Now, maybe it would not have occurred to you that the most deft way to address police brutality against black Americans would be with a fantasy musical sequence about an all-black utopia. But that’s exactly what Key and Peele did with “Negrotown,” a previously released sketch that aired in last night’s finale.

Key’s character is walking down the street at night when he both spots a homeless man played by Peele and gets stopped by a white police officer. As the police officer puts Key into the back of the patrol car, he — oops! — bangs Key’s head against the door. Key passes out; when he wakes up, homeless Peele has been transformed into a dandy, singing tour guide, leading Key through a candy-coated musical metropolis without white people where “you can walk the street without getting stopped, harassed, or beat” and “you can wear your hoodie and not get shot!”

Key & Peele felt so right for right now, not because it addressed some brand new issues or ideas — unlike the series, racism did not make its American debut in 2012 — but because it aired in our not-actually-post-racial times, when the kinds of conversations characters had in Key & Peele’s world were happening all over, at a greater volume and frequency than ever before.

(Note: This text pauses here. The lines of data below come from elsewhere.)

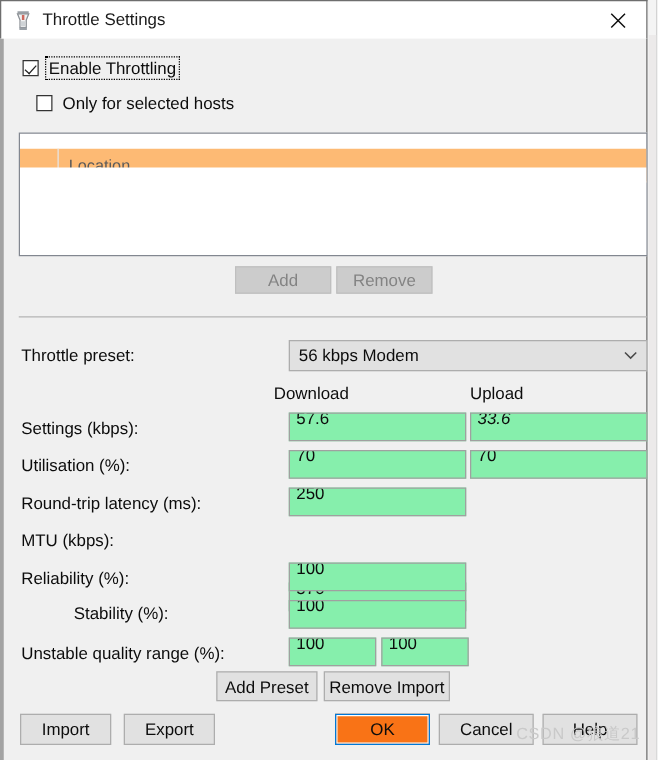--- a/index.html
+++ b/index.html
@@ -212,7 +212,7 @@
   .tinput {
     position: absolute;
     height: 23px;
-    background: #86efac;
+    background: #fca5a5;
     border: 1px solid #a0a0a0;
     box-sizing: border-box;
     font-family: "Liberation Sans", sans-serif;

And the most impressive feat of all might be that, even while every sketch was happening on multiple layers and taking aim at multiple targets, the show was consistently surprising and funny.

Why go off the air now, when audiences are still so hungry for this stuff?

“We both said, ‘Let’s be extremely British about the whole thing,’” Key told the L.A. Times. “You do five seasons, and you go away. Then no one can ever tell you they hated the show.”